Arctic Monkeysを見てると思う。
彼らのルックスは、お世辞にもかっこいいとは言えない。
体育教師みたいなジャージ、薄汚れたパーカー……。
家の中で頭でも掻きながら過ごしてそうな格好で、彼らはステージに立つ。
でもどうだろう、ステージの上で彼らが音を鳴らすや否や、観客たちの目には彼らしか映らなくなる。
いつの間にやら、この世の人間は2種類しかいないかのような錯覚に陥る。Arctic Monkeysと観客、その2種類だ。
彼らのライブパフォーマンスには、Radiohdadのような芸術性もないし、Libertiesのような泥臭さもない。
しかしそこはどこまでも正直な音で満ち溢れている。激しさとエモーショナルが組合わさるシンプルなサウンドの嵐。圧倒的な疾走感に誰もが身体を躍らす。人はそれを裸のロックと呼ぶ。
こんなことを言うとどこかのメタラーに怒られてしまいそうだけど、音楽ってのはどこかで着飾った瞬間に終わると思う。
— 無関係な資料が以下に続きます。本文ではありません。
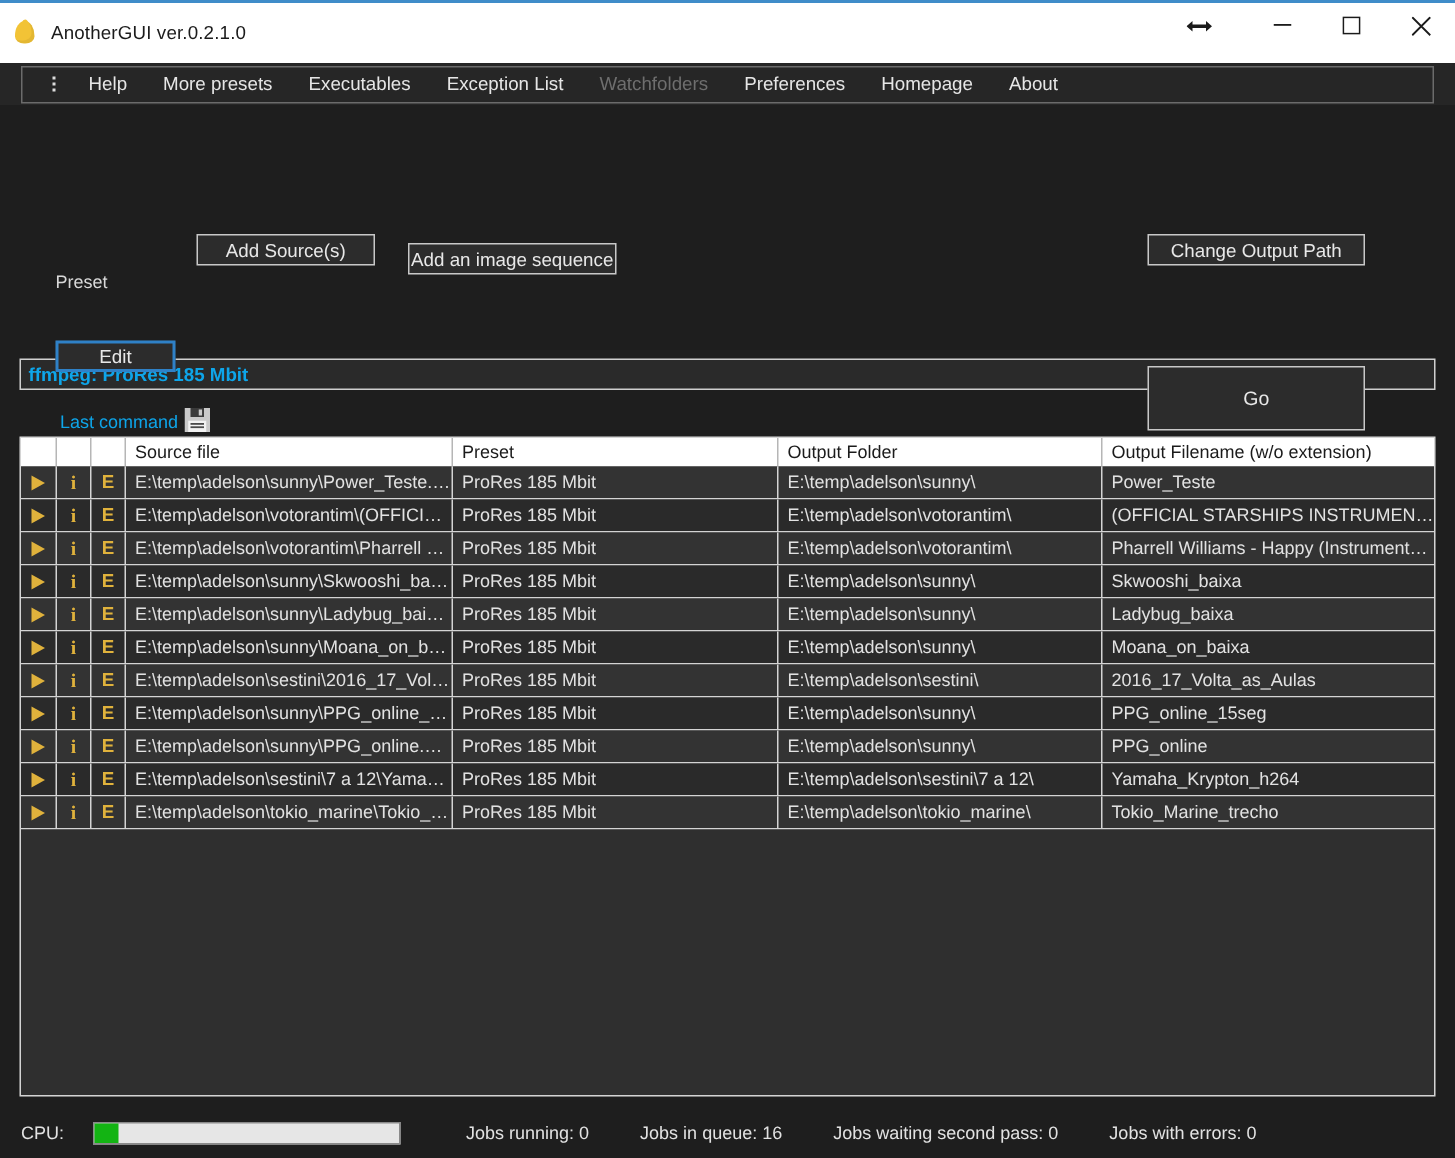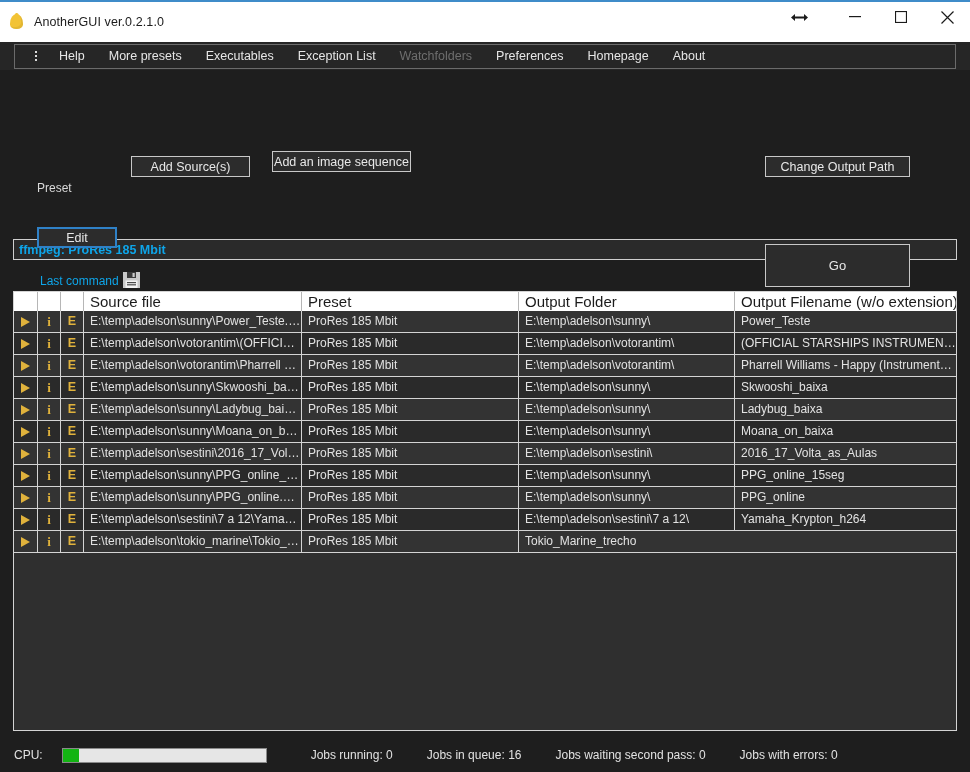--- a/index.html
+++ b/index.html
@@ -112,21 +112,21 @@
     color: #e8e8e8;
     font-size: 12.5px;
     font-family: "Liberation Sans", sans-serif;
     display: flex;
     align-items: center;
     justify-content: center;
     position: absolute;
   }
   .btn.focus { border: 2px solid #2f81c7; }
   #add-sources { left: 131px; top: 86px; width: 119px; height: 21px; }
-  #add-seq     { left: 272px; top: 81px; width: 139px; height: 21px; }
+  #add-seq     { left: 272px; top: 92px; width: 139px; height: 21px; }
   #change-out  { left: 765px; top: 86px; width: 145px; height: 21px; }
   #edit-btn    { left: 37px;  top: 157px; width: 80px;  height: 21px; }
   #go-btn      { left: 765px; top: 174px; width: 145px; height: 43px; font-size: 13px; }
 
   .label-preset {
     position: absolute;
     left: 37px; top: 111px;
     color: #d9d9d9;
     font-size: 12px;
   }
@@ -172,21 +172,21 @@
     width: 944px; height: 440px;
     background: #2f2f2f;
     border: 1px solid #d4d4d4;
     overflow: hidden;
   }
   .thead {
     display: flex;
     height: 19px;
     background: #ffffff;
     color: #1b1b1b;
-    font-size: 15px;
+    font-size: 12px;
   }
   .thead > div {
     border-right: 1px solid #b6b6b6;
     padding-left: 6px;
     line-height: 19px;
     overflow: hidden;
     white-space: nowrap;
   }
   .c0 { width: 24px; padding-left: 0 !important; }
   .c1 { width: 23px; padding-left: 0 !important; }
@@ -514,20 +514,21 @@
             <span class="play-tri"></span>
           </div>
           <div class="c1">
             <span class="info-i">i</span>
           </div>
           <div class="c2">
             <span class="err-e">E</span>
           </div>
           <div class="c3">E:\temp\adelson\tokio_marine\Tokio_Mari...</div>
           <div class="c4">ProRes 185 Mbit</div>
+          <div class="c5">E:\temp\adelson\tokio_marine\</div>
           <div class="c6">Tokio_Marine_trecho</div>
         </div>
       </div>
     <div class="tbody-fill" style="height:180px"></div>
   </div>
 
   <div class="statusbar">
     <div class="cpu-label">CPU:</div>
     <div class="cpu-bar">
       <div class="cpu-fill" id="cpu-fill" style="width: 8%;"></div>

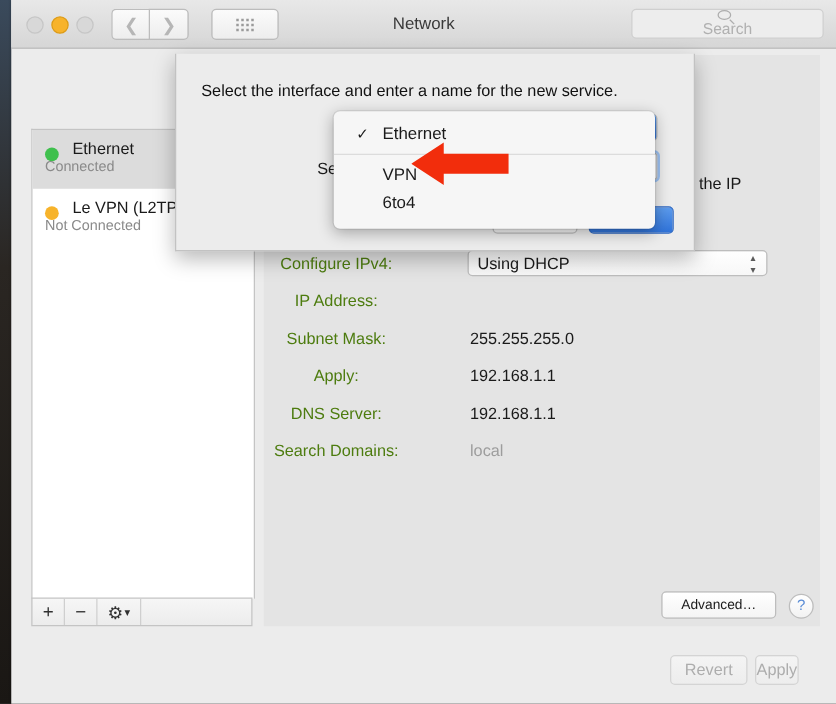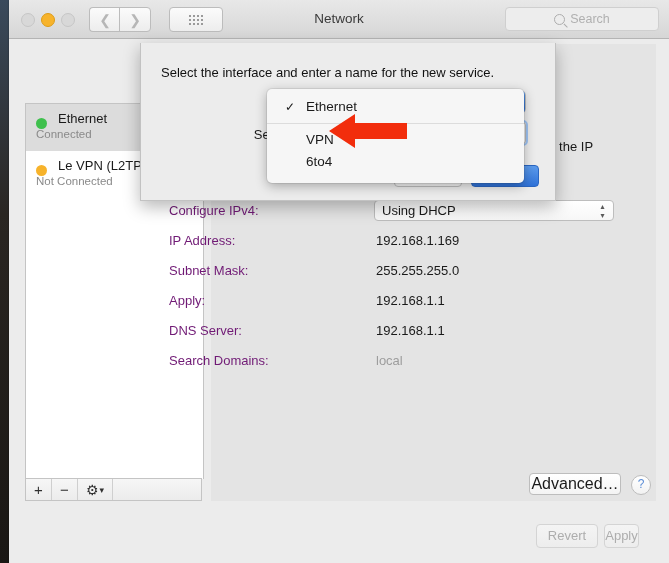--- a/index.html
+++ b/index.html
@@ -58,21 +58,21 @@
   #grid-button .grow { display: flex; }
 
   #window-title {
     position: absolute; left: 0; top: 11px; width: 660px;
     text-align: center; font-size: 13.5px; color: #3a3a3a;
   }
 
   #search-box {
     position: absolute; right: 10px; top: 7px; width: 152px; height: 22px;
     background: #ededed; border: 1px solid #cfcfcf; border-radius: 4px;
-    display: flex; align-items: center; justify-content: center;
+    display: flex; align-items: center; justify-content: center; flex-direction: column;
   }
   #search-box .sicon {
     width: 9px; height: 9px; border: 1.4px solid #adadad; border-radius: 50%;
     position: relative; margin-right: 5px;
   }
   #search-box .sicon::after {
     content: ""; position: absolute; right: -4px; bottom: -3px;
     width: 5px; height: 1.4px; background: #adadad; transform: rotate(45deg);
   }
   #search-placeholder { font-size: 12.5px; color: #b0b0b0; }
@@ -116,22 +116,22 @@
   
   #main-panel {
     position: absolute; left: 202px; top: 44px; width: 445px; height: 457px;
     background: #e4e4e4;
   }
 
   .field-row {
     position: absolute; left: 0; width: 445px; height: 22px;
   }
   .field-label {
-    position: absolute; right: 287px; width: 200px; text-align: left;
-    font-size: 13px; color: #701a75; line-height: 22px; white-space: nowrap;
+    position: absolute; right: 287px; width: 200px; text-align: center;
+    font-size: 13px; color: #4d7c0f; line-height: 22px; white-space: nowrap;
   }
   .field-value {
     position: absolute; left: 165px; font-size: 13px; color: #1a1a1a;
     line-height: 22px; white-space: nowrap;
   }
   .field-value.muted { color: #9d9d9d; }
 
   #configure-ipv4-select {
     position: absolute; left: 163px; top: 0; width: 240px; height: 21px;
     background: linear-gradient(180deg,#ffffff,#f7f7f7);
@@ -143,21 +143,21 @@
   #configure-ipv4-select .stepper {
     position: absolute; right: 6px; top: 2px; width: 9px; height: 16px;
     display: flex; flex-direction: column; justify-content: space-between;
     align-items: center; color: #5a5a5a; font-size: 8px; line-height: 7px;
   }
 
   #advanced-button {
     position: absolute; left: 318px; top: 429px; width: 92px; height: 22px;
     background: linear-gradient(180deg,#ffffff,#f4f4f4);
     border: 1px solid #bdbdbd; border-radius: 4px; box-sizing: border-box;
-    font-size: 16px; color: #1a1a1a; text-align: center; line-height: 20px;
+    font-size: 11px; color: #1a1a1a; text-align: center; line-height: 20px;
   }
   #help-button {
     position: absolute; left: 420px; top: 431px; width: 18px; height: 18px;
     border-radius: 50%; border: 1px solid #bdbdbd;
     background: linear-gradient(180deg,#ffffff,#f2f2f2);
     color: #5b8dd6; font-size: 12px; text-align: center; line-height: 17px;
   }
 
   
   .bottom-btn {
@@ -323,21 +323,20 @@
         <span class="sel-text">Using DHCP</span>
         <span class="stepper">
           <span>▴</span>
             <span>▾</span>
         </span>
       </div>
     </div>
 
     <div class="field-row" style="top:186px;">
       <div class="field-label">IP Address:</div>
-      <div class="field-value">192.168.1.169</div>
     </div>
     <div class="field-row" style="top:216px;">
       <div class="field-label">Subnet Mask:</div>
       <div class="field-value">255.255.255.0</div>
     </div>
     <div class="field-row" style="top:246px;">
       <div class="field-label">Apply:</div>
       <div class="field-value">192.168.1.1</div>
     </div>
     <div class="field-row" style="top:276px;">

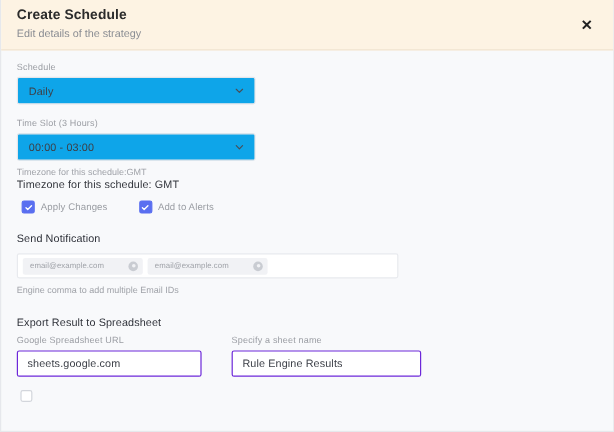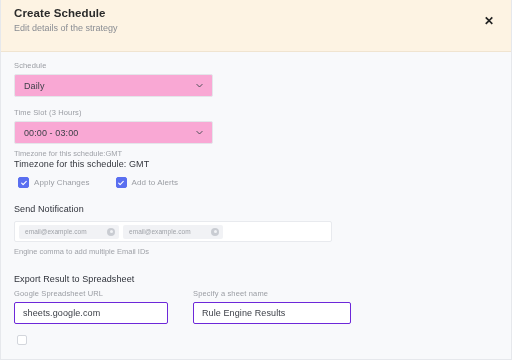--- a/index.html
+++ b/index.html
@@ -17,21 +17,21 @@
     display: flex; flex-direction: column;
     position: relative;
   }
   
   .dialog-header {
     background: #fdf3e3;
     border-bottom: 1px solid #f0e4d0;
     padding: 7px 12px 8px 13px;
     display: flex; align-items: flex-start; justify-content: space-between;
     flex: 0 0 auto;
-    height: 52px;
+    height: 42px;
   }
   .header-texts { display: flex; flex-direction: column; gap: 3px; }
   .dialog-title {
     font-size: 11.5px; font-weight: bold; color: #2b2b2b; line-height: 13px;
     letter-spacing: 0.1px;
   }
   .dialog-subtitle {
     font-size: 9px; color: #8a8d93; line-height: 11px;
   }
   .close-btn {
@@ -46,21 +46,21 @@
     flex: 1 1 auto;
     padding: 9px 13px 0 13px;
     position: relative;
   }
   .field-label {
     font-size: 7.5px; color: #9a9da3; line-height: 10px;
     margin-bottom: 3px; letter-spacing: 0.15px;
   }
   .select-box {
     width: 199px; height: 23px;
-    background: #f9a8d4;
+    background: #0ea5e9;
     border: 1px solid #e4e6ea;
     border-radius: 2px;
     display: flex; align-items: center; justify-content: space-between;
     padding: 0 8px 0 9px;
     cursor: pointer;
   }
   .select-value { font-size: 9px; color: #3d4048; letter-spacing: 0.1px; }
   .chev { width: 9px; height: 9px; display: block; }
   .chev svg { display: block; }
   .helper-text {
ロックのカッコ良さってのは絶対、飾らない純心の中にこそあると思う。
ステージ上でのルックスなんか全く気にせず、裸の音だけをストレートにぶつけるArctic Monkeysの姿に、俺はライブパフォーマンスの本来の姿を垣間見た気がする。
デビューして2年の若造に、誰も勝てない理由はそこにあるんだな、と。